January 25 - Daily Feast
Giving up robs us of drawing up gold from our own depths. Imagine having a well, a very deep well, that is topped off with several feet of tainted water. But deeper down, the water, the a ma', is clear, and down even father it is a spring, a spring that bubbles cold and pure through deposits of gold. Should we give up because of what we saw in the beginning? Or would we want to tap the depths and clear away the polluted water and get down to the very best? If it is true that we only know five percent of who and what we are - then, it is possible that we have untapped depths, where our being is pure and free of contamination. Should we give up such a rich experience because of what we have seen on the surface?
~ We give you this belt to clear away all clouds, that we may love in bright sunshine.... ~
'A Cherokee Feast of Days', by Joyce Sequichie Hifler
Elder's Meditation of the Day - January 25
"Also ask your heart to purify and cleanse this defect and harmful desire. Ask also the help of the inner father and mother. Every time we eliminate a defect, we build our soul, our inner temple. We ascend. Like going up a stairway."
Willaru Huayata, QUECHUA NATION, PERU
The building blocks to knowledge and wisdom are constructed through the lessons of our character defects if we constructively review our conduct each day, asking where we are resentful, selfish, dishonest, or afraid. Remember, we need to review constructively, not destructively. Destructive review is when we ask, "what's the matter with me anyway." or "how could I be so stupid?" These question lead to morbid reflection or remorse and seriously affect our self esteem. In constructive review we ask, "what will I do next time?" With constructive review we progressively eliminate the defect and replace it with wisdom.
My Creator, allow me to have my defects because through them I gain in knowledge of Your will.
'THINK on THESE THINGS'
By Joyce Sequichie Hifler
The truly humble are those who have no thought of using other people to their own avail. They are aware that any success they may attain come note entirely from their own intelligence and abilities, but because somewhere along the way they have acknowledged how inadequate they are alone.
The day of the self-sufficient person has never truly been. Without other people, without a sense of humility, success is lost to the overambitious.
English critic John Ruskin once said that the first test of a truly great person is humility.

- Extracted data:
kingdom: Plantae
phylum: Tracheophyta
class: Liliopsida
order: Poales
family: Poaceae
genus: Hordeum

- Goals:
1 - In the daily meditations, what did John Ruskin say is the first test of a truly great person?
2 - Extend the daily meditations from their last sentence.
The records come from a different source than the daily meditations.

- Outputs in order:
1 - Humility.

2 -
There is greatness and sincerity when we can say to ourselves that we are not only human and except for the grace of God we would even lack those qualities. We realize that the world owes us nothing, and no person owes us anything but love. It is not simply our job to serve ourselves, but it is our duty to serve others.
Humility is one of the finest qualities found in human nature. Without it we are nothing but a brash machine, with it we are warm and kind and always respected.
If we want to be friends to others, we must meet them on their level. This isn't to say we have to be the type they are, but understand them and realize that it is a good thing that we are not all alike. This is the beauty of humanity, the variations that keep the human race from being monotonous.
And there is nothing sweeter to the human ear than to hear someone talk its language. Great persons have realized this and have made themselves adaptable to the little and to the big, to the learned and to the unschooled, in order to be more widely understood.
Who knew better than the Wise Master the importance of meeting others on their own level? The Master looked into the lives of every type of person and saw many changes that needed to be made, but also saw much to love and to waken. And in this gentleness and compassion the Wise Master could meet us all and speak our languages, then to be understood and followed.
We live in such narrow existences when we cannot communicate with anyone except those on our own level of thought and action. And if we only have one level on which to operate, there's danger of it becoming a shelf for immovable objects.
David Son of Lone Wolf
May The Creator walk with you.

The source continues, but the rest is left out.